Page segmentation data

◆ ◆ ◆ ◆ ◆

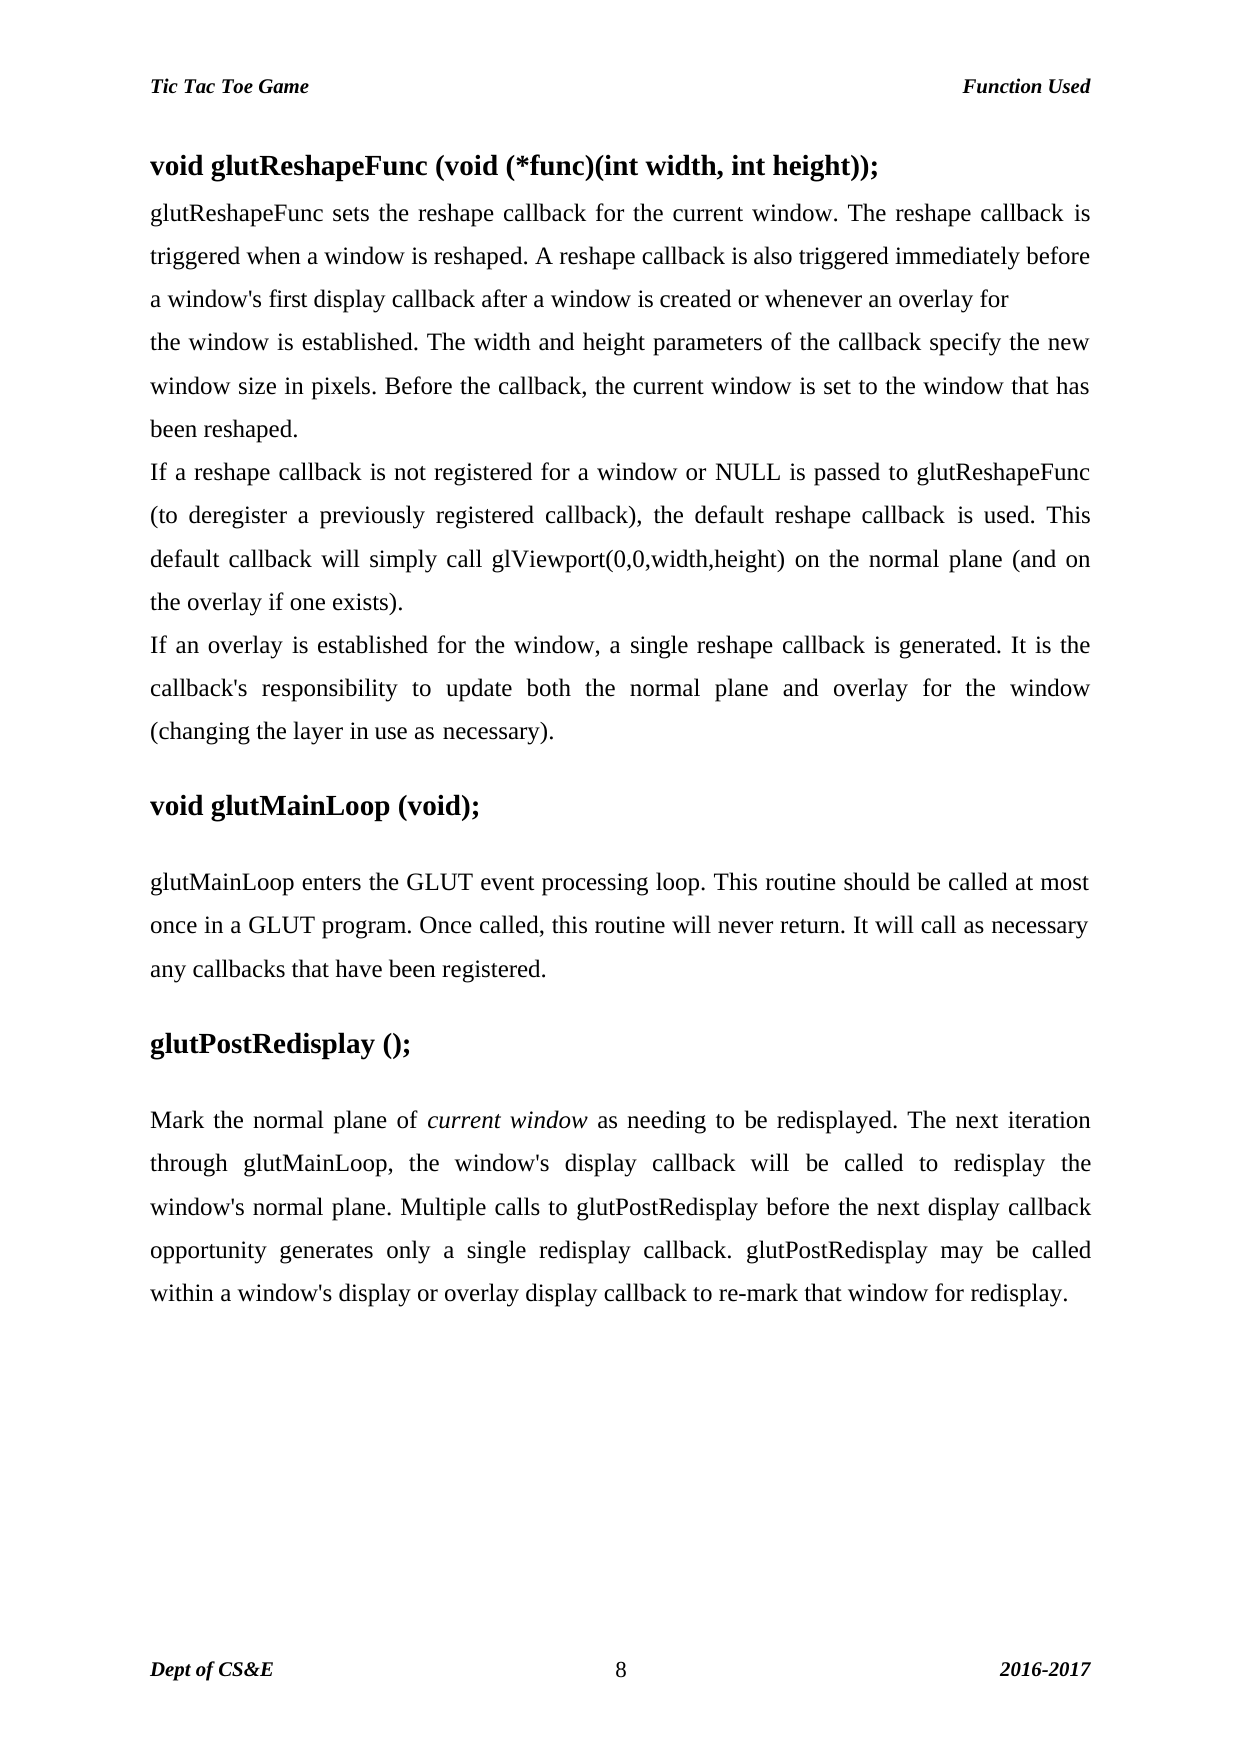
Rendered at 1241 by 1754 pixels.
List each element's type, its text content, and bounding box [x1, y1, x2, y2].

text If an overlay is established for the window, a single reshape callback is generated. It is the callback's responsibility to update both the normal plane and overlay for the window (changing the layer in use as necessary). [150, 630, 1091, 745]
text glutReshapeFunc sets the reshape callback for the current window. The reshape callback is triggered when a window is reshaped. A reshape callback is also triggered immediately before a window's first display callback after a window is created or whenever an overlay for [150, 198, 1090, 313]
text glutMainLoop enters the GLUT event processing loop. This routine should be called at most once in a GLUT program. Once called, this routine will never return. It will call as necessary any callbacks that have been registered. [150, 867, 1091, 982]
subtitle void glutReshapeFunc (void (*func)(int width, int height)); [150, 148, 1109, 182]
text Mark the normal plane of current window as needing to be redisplayed. The next iteration through glutMainLoop, the window's display callback will be called to redisplay the window's normal plane. Multiple calls to glutPostRedisplay before the next display callback opportunity generates only a single redisplay callback. glutPostRedisplay may be called within a window's display or overlay display callback to re-mark that window for redisplay. [150, 1105, 1091, 1307]
text the window is established. The width and height parameters of the callback specify the new window size in pixels. Before the callback, the current window is set to the window that has been reshaped. [150, 327, 1091, 443]
subtitle glutPostRedisplay (); [150, 1026, 1109, 1059]
text If a reshape callback is not registered for a window or NULL is passed to glutReshapeFunc (to deregister a previously registered callback), the default reshape callback is used. This default callback will simply call glViewport(0,0,width,height) on the normal plane (and on the overlay if one exists). [150, 457, 1091, 616]
subtitle void glutMainLoop (void); [150, 788, 1109, 822]
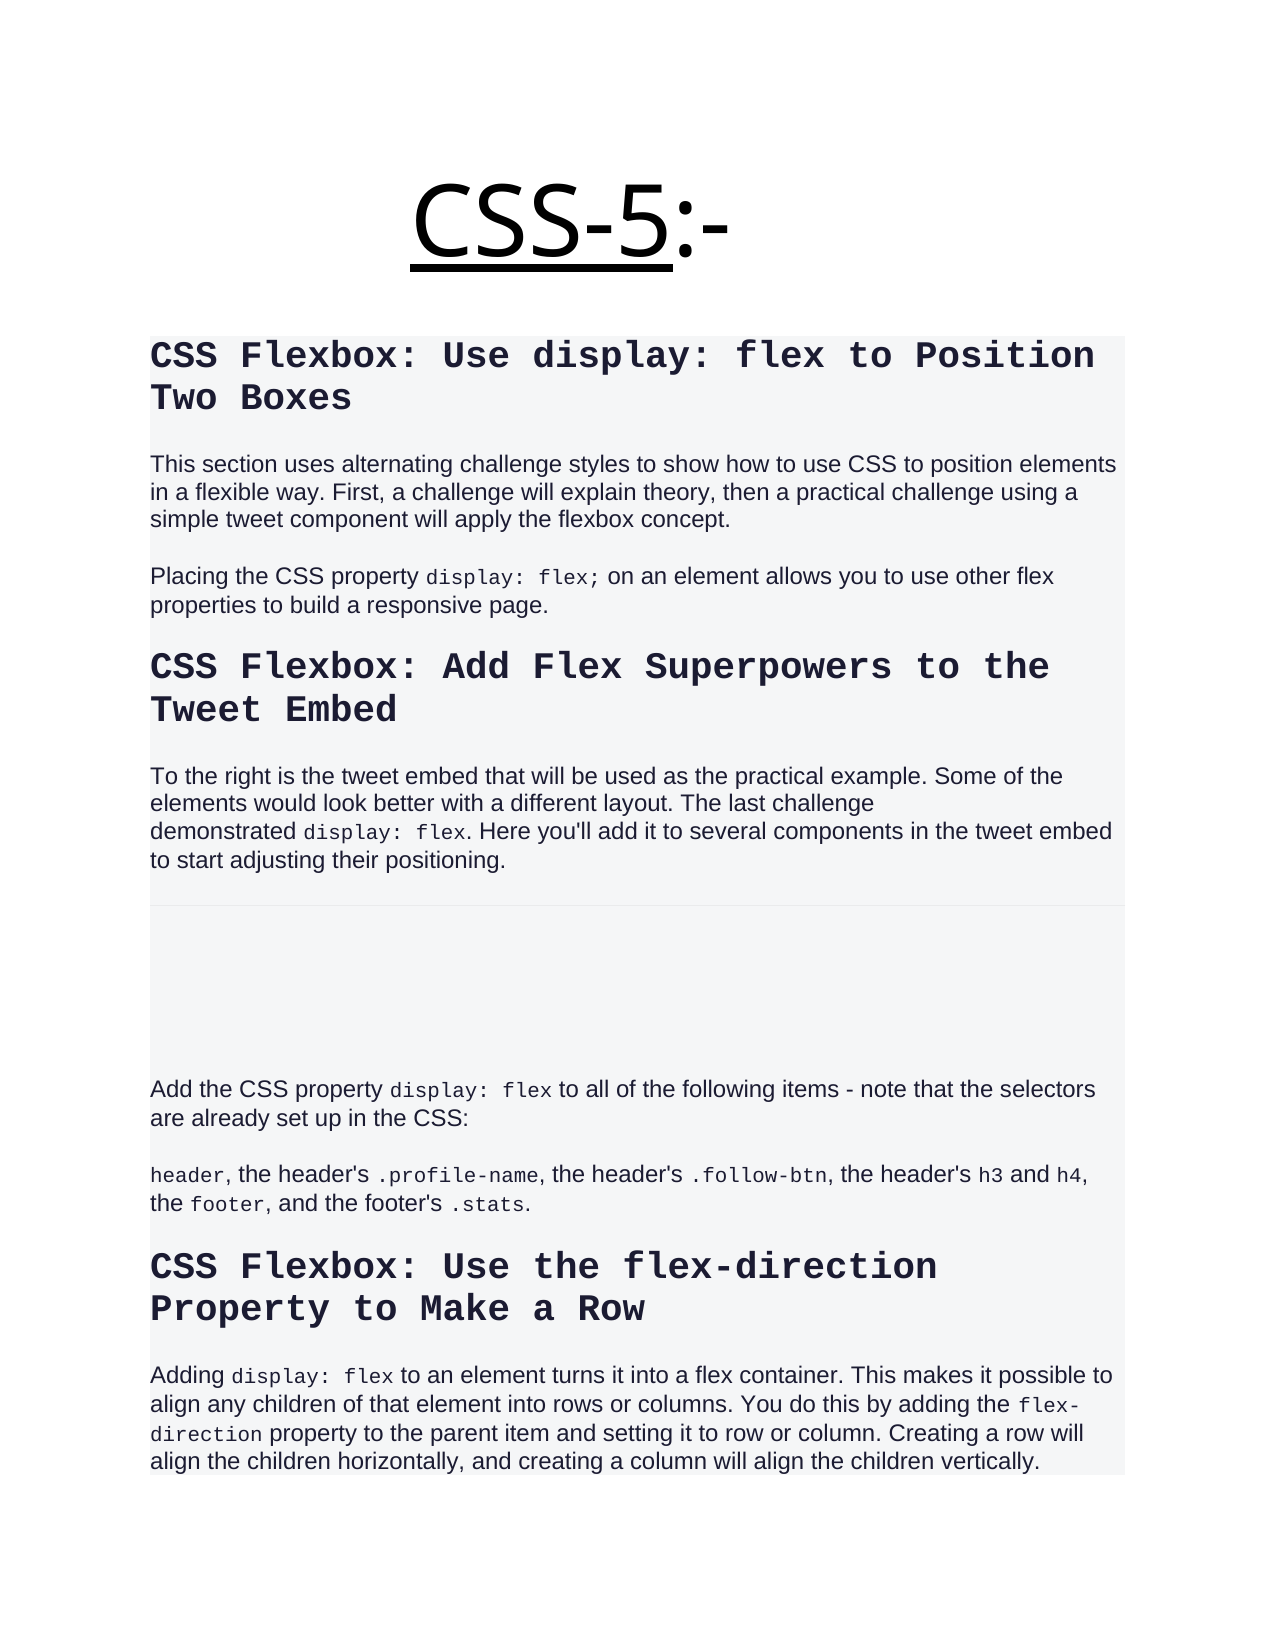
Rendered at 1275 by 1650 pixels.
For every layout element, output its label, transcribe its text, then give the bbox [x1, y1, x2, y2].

◆ ◆ ◆ ◆ ◆

-- ACTION ITEM --
A single number is required: the count of lines in the entries that include the word "Rendered".

-- TASK RESULT --
2